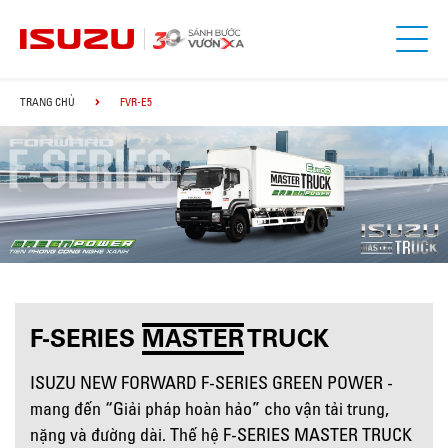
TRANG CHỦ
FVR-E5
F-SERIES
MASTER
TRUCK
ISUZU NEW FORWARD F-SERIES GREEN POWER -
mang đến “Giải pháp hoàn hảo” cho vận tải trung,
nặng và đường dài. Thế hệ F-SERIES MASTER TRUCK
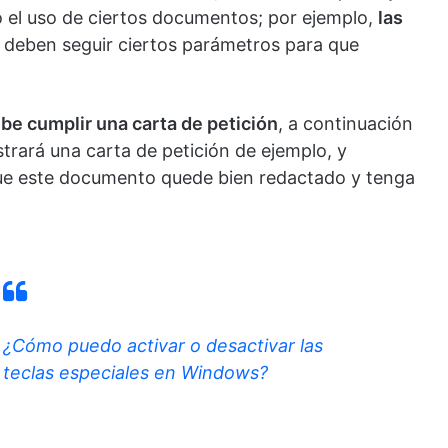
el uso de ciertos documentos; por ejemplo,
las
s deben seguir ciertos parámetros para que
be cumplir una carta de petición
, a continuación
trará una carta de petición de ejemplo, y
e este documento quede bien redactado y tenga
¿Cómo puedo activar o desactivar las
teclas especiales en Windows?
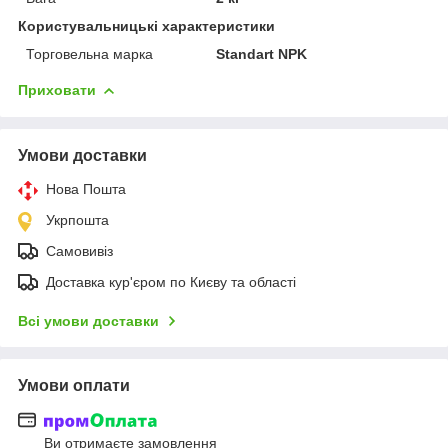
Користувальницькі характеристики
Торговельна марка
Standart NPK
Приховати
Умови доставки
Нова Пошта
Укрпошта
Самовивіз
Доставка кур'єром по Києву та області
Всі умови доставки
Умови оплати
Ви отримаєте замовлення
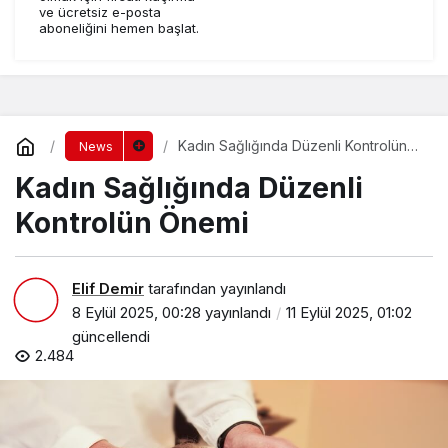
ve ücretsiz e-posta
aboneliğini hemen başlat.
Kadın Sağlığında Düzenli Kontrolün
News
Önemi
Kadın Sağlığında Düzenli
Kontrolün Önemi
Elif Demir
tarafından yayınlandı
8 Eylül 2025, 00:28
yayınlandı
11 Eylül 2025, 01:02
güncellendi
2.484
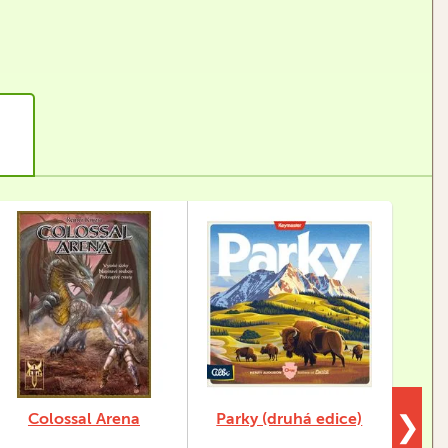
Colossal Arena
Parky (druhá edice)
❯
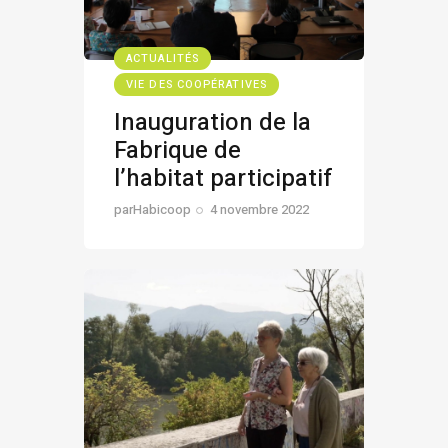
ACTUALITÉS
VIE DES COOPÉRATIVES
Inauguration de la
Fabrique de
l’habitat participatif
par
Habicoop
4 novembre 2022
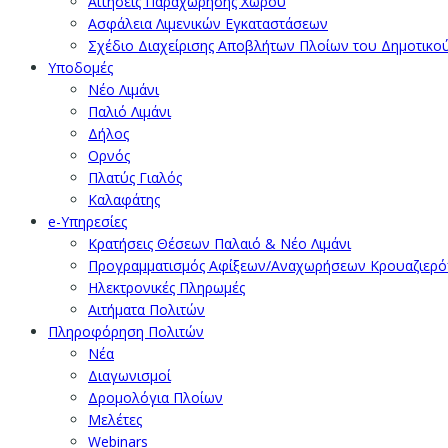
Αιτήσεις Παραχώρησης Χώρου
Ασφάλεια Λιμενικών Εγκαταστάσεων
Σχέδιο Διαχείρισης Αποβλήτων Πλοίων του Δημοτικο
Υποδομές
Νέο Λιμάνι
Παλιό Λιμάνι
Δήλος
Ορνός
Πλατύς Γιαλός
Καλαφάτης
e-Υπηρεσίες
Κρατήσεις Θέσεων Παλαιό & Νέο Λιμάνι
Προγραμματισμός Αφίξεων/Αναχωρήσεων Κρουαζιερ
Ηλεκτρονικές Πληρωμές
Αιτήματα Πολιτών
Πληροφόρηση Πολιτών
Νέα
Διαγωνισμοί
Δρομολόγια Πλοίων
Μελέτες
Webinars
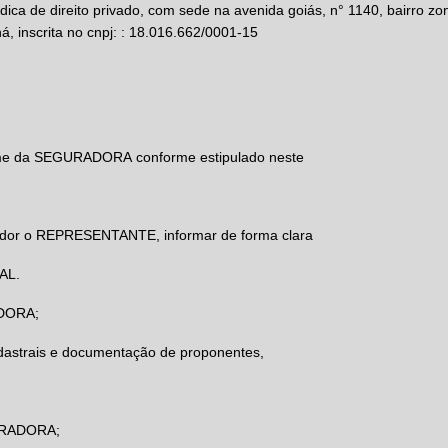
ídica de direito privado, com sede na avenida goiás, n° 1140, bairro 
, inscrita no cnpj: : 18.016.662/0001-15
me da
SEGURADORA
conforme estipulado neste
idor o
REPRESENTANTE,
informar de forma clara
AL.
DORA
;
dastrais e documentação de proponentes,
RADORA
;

********************

◆ **What is needed**
Reproduce the text of all the records above verbatim, line by line, omitting the picture markers.

◆ **Written solution**
TRANG CHỦ
FVR-E5
F-SERIES
MASTER
TRUCK
ISUZU NEW FORWARD F-SERIES GREEN POWER -
mang đến “Giải pháp hoàn hảo” cho vận tải trung,
nặng và đường dài. Thế hệ F-SERIES MASTER TRUCK
el uso de ciertos documentos; por ejemplo,
las
s deben seguir ciertos parámetros para que
be cumplir una carta de petición
, a continuación
trará una carta de petición de ejemplo, y
e este documento quede bien redactado y tenga
¿Cómo puedo activar o desactivar las
teclas especiales en Windows?
Користувальницькі характеристики
Торговельна марка
Standart NPK
Приховати
Умови доставки
Нова Пошта
Укрпошта
Самовивіз
Доставка кур'єром по Києву та області
Всі умови доставки
Умови оплати
Ви отримаєте замовлення
ve ücretsiz e-posta
aboneliğini hemen başlat.
Kadın Sağlığında Düzenli Kontrolün
News
Önemi
Kadın Sağlığında Düzenli
Kontrolün Önemi
Elif Demir
tarafından yayınlandı
8 Eylül 2025, 00:28
yayınlandı
11 Eylül 2025, 01:02
güncellendi
2.484
Colossal Arena
Parky (druhá edice)
❯
ACTUALITÉS
VIE DES COOPÉRATIVES
Inauguration de la
Fabrique de
l’habitat participatif
par
Habicoop
4 novembre 2022
Αιτήσεις Παραχώρησης Χώρου
Ασφάλεια Λιμενικών Εγκαταστάσεων
Σχέδιο Διαχείρισης Αποβλήτων Πλοίων του Δημοτικο
Υποδομές
Νέο Λιμάνι
Παλιό Λιμάνι
Δήλος
Ορνός
Πλατύς Γιαλός
Καλαφάτης
e-Υπηρεσίες
Κρατήσεις Θέσεων Παλαιό & Νέο Λιμάνι
Προγραμματισμός Αφίξεων/Αναχωρήσεων Κρουαζιερ
Ηλεκτρονικές Πληρωμές
Αιτήματα Πολιτών
Πληροφόρηση Πολιτών
Νέα
Διαγωνισμοί
Δρομολόγια Πλοίων
Μελέτες
Webinars
ídica de direito privado, com sede na avenida goiás, n° 1140, bairro 
, inscrita no cnpj: : 18.016.662/0001-15
me da
SEGURADORA
conforme estipulado neste
idor o
REPRESENTANTE,
informar de forma clara
AL.
DORA
;
dastrais e documentação de proponentes,
RADORA
;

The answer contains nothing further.